What is expected:
Translate this sentence from the subtraction text below into Spanish: "In subtraction, two didactical phenomenological interpretations can be distinguished: (1) subtraction as taking away and (2) as determining the difference."

[Extract to read Boundary: Start]

Several studies (e.g., Blöte et al., 2001; Fuson & Willis, 1988; Klein et al., 1998; Menne, 2001; Torbeyns, De Smedt et al., 2009; Torbeyns, Ghesquière, & Verschaffel, 2009) have indicated that subtraction problems that require crossing the ten and that have a small difference between the minuend and subtrahend (e.g., 62 − 58) may evoke the use of IA. However, IA could also be an efficient procedure for solving large-difference subtraction problems with a relatively small difference around the tens and requiring crossing the ten (Torbeyns et al., 2009a). For example, a problem like 82 − 29 may be easily solved by IA (i.e., 29 + 1 = 30, 30 + 50 = 80, and 80 + 2 = 83, so 1 + 50 + 2 = 53). Finally, research suggested that small-difference problems that do not require crossing the ten (e.g., 47 − 43) may also evoke the use of IA (Gravemeijer et al., 1993).

1.4.2 Influence of problem format

In subtraction, two didactical phenomenological interpretations can be distinguished: (1) subtraction as taking away and (2) as determining the difference. In the first interpretation, the matching operation is that of taking away the subtrahend from the minuend. However, in the second interpretation, the difference is determined by bridging the gap, which can be done in two ways: by adding on from the subtrahend until the minuend is reached and by decreasing the minuend until the subtrahend is reached. Both interpretations of subtraction need to be addressed if we want students to learn subtraction in a more complete way (Freudenthal, 1983; Müller & Wittmann, 1984; Van den Heuvel-Panhuizen & Treffers, 2009). To contribute to this broad understanding of subtraction, students should be given more than just bare number problems. Several studies (Klein et al., 1998; Torbeyns et al., 2009b; Blöte et al., 2001; Van den Heuvel-Panhuizen, 1996) revealed that bare number problems hardly evoke the use of IA, which can be explained by the presence of the minus sign that emphasizes the “taking-away” action (Van den Heuvel-Panhuizen, 1996). Context problems, on the contrary, lack this operation symbol and therefore open up both interpretations of subtraction (Van den Heuvel-Panhuizen, 2005). Moreover, the action described in the context of a problem may prompt the use of a particular procedure (Van den Heuvel-Panhuizen, 1996, 2005).

1.5 Research questions and hypotheses

Previous studies on weak-performing students’ use of the indirect addition procedure in regular primary education have led to contradictory results, which may be due to not taking all relevant conditions into account in one study: the role of the problem format (context or bare number problems), the numbers involved, and the occurrence of prior instruction in IA. The present study is set up to include all these conditions. Moreover, the study addresses students in SE. The study has two foci: students’ spontaneous use of IA, i.e., applying IA without being asked to use this procedure, and students’ success rate. We formulated the following research questions:

  1. 1.

[Extract to read Boundary: End]
[Supplied material Boundary: Start]

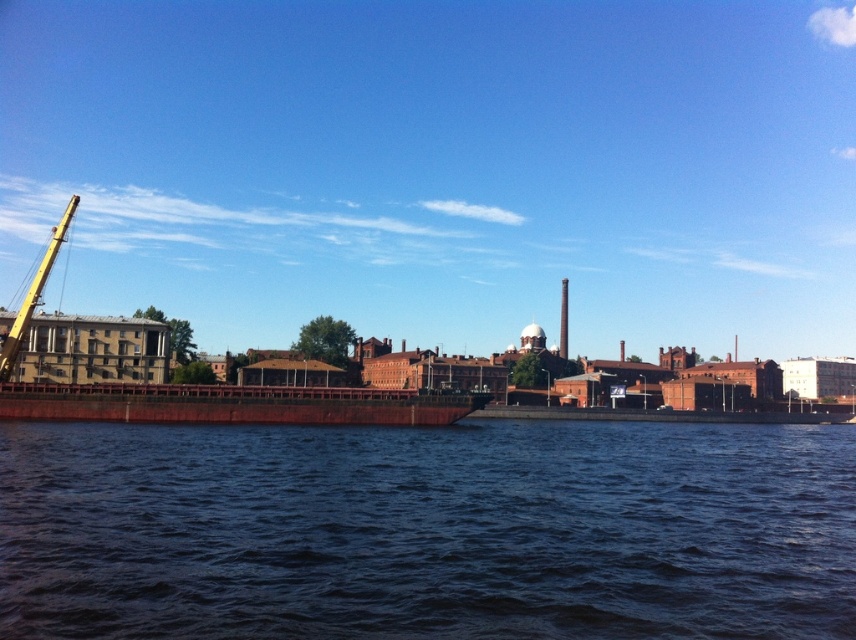
Question: Which object appears farthest from the camera in this image?

Choices:
 (A) dark blue water at center
 (B) rustic metal barge at center

Answer: (B)

Question: Is dark blue water at center positioned before yellow metallic crane at left?

Choices:
 (A) no
 (B) yes

Answer: (B)

Question: In this image, where is dark blue water at center located relative to rustic metal barge at center?

Choices:
 (A) above
 (B) below

Answer: (B)

Question: Which object is the closest to the yellow metallic crane at left?

Choices:
 (A) rustic metal barge at center
 (B) dark blue water at center

Answer: (A)

Question: Is dark blue water at center further to the viewer compared to rustic metal barge at center?

Choices:
 (A) no
 (B) yes

Answer: (A)

Question: Which of the following is the farthest from the observer?

Choices:
 (A) (12, 348)
 (B) (590, 580)
 (C) (113, 417)

Answer: (A)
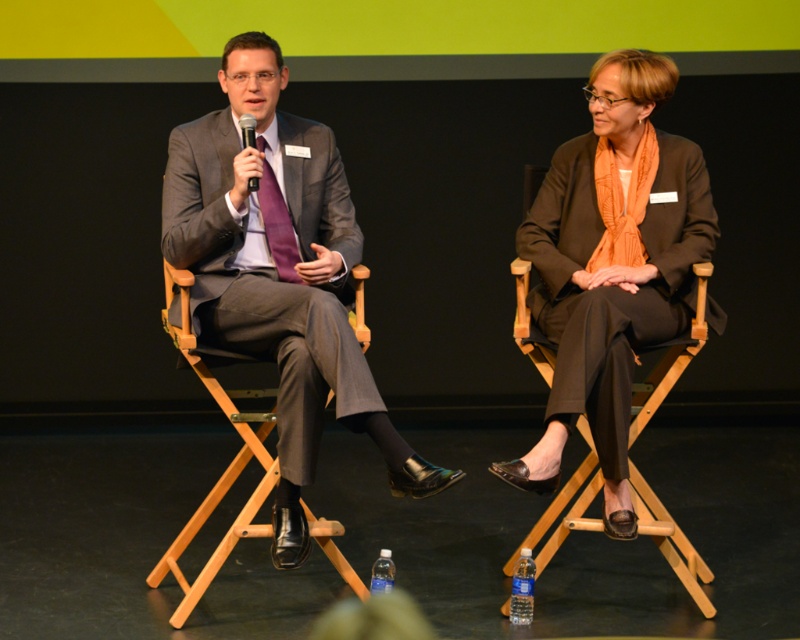
In the scene shown: You are standing at the camera position and want to throw a small ball to the point marked as point (x=668, y=324). What is the minimum distance you need to throw the ball to reach that point?

The minimum distance you need to throw the ball to reach point (x=668, y=324) is 3.20 meters, as that is the distance between the camera and the point.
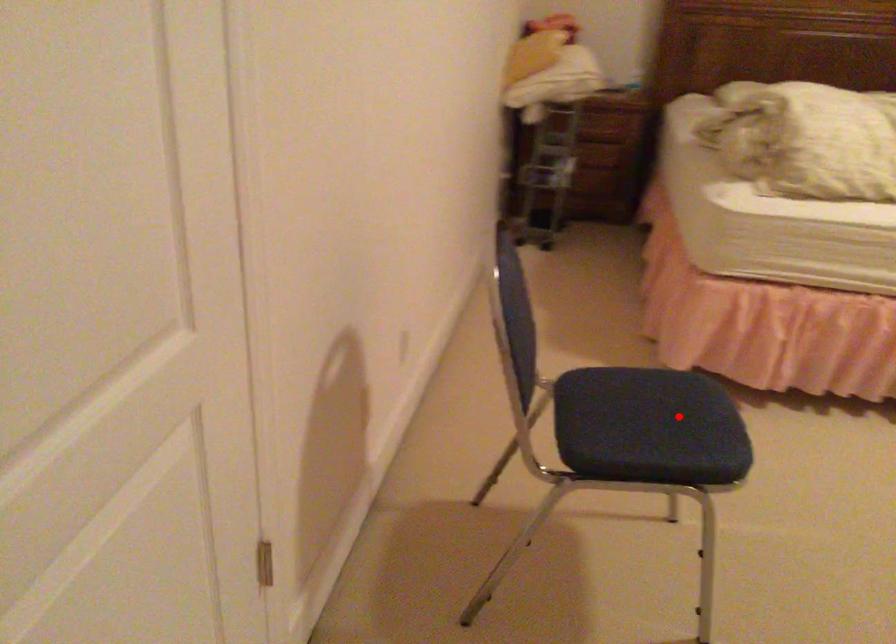
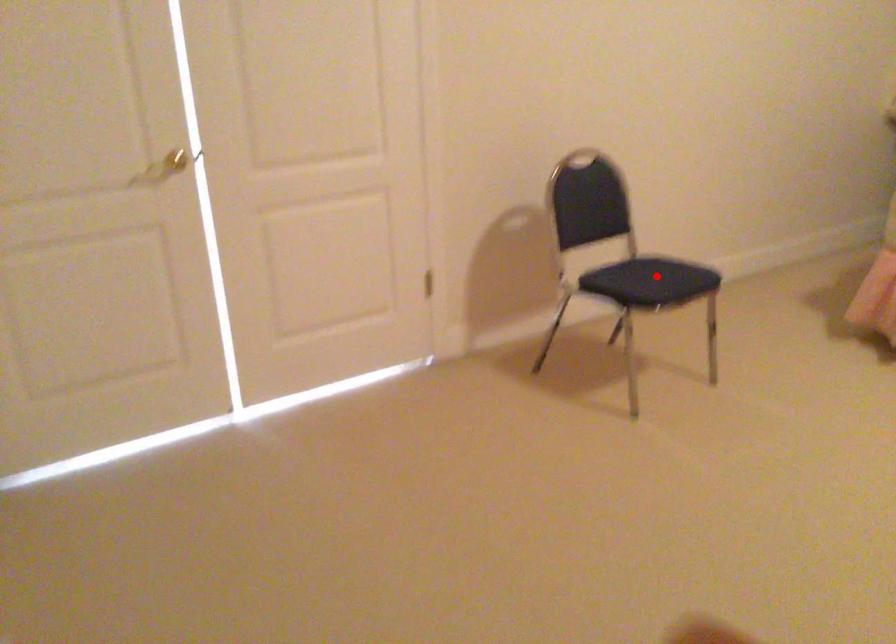
I am providing you with two images of the same scene from different viewpoints. A red point is marked on the first image and another point is marked on the second image. Does the point marked in image1 correspond to the same location as the one in image2?

Yes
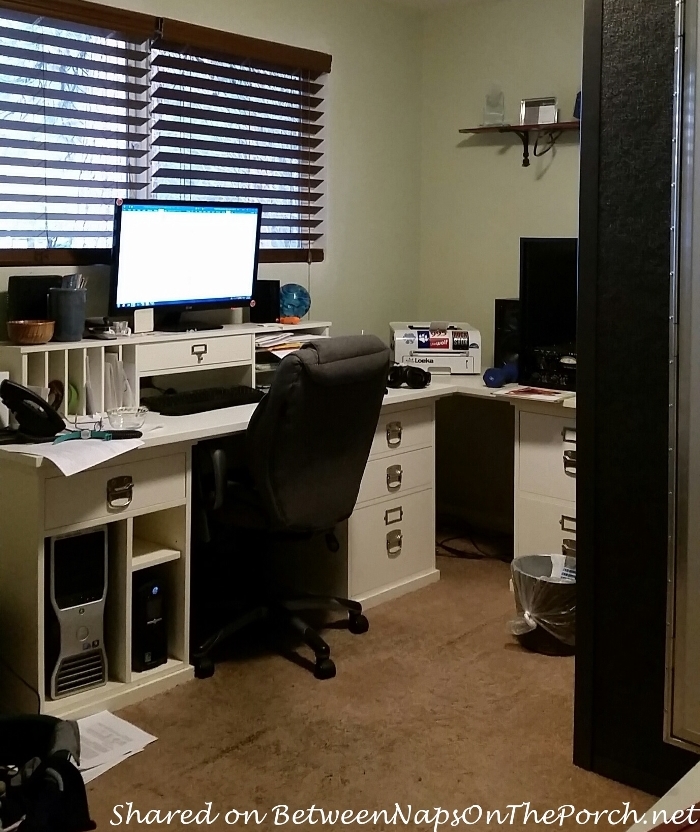
This screenshot has width=700, height=832. I want to click on desk, so click(x=215, y=410).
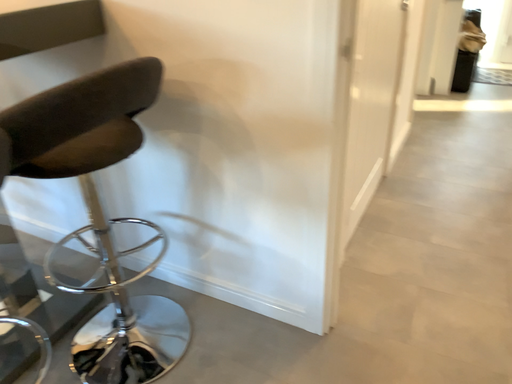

[Supplied material Boundary: End]

Solution for this task:
En la resta se pueden distinguir dos interpretaciones fenomenológicas didácticas: (1) la resta como quitar y (2) como determinar la diferencia.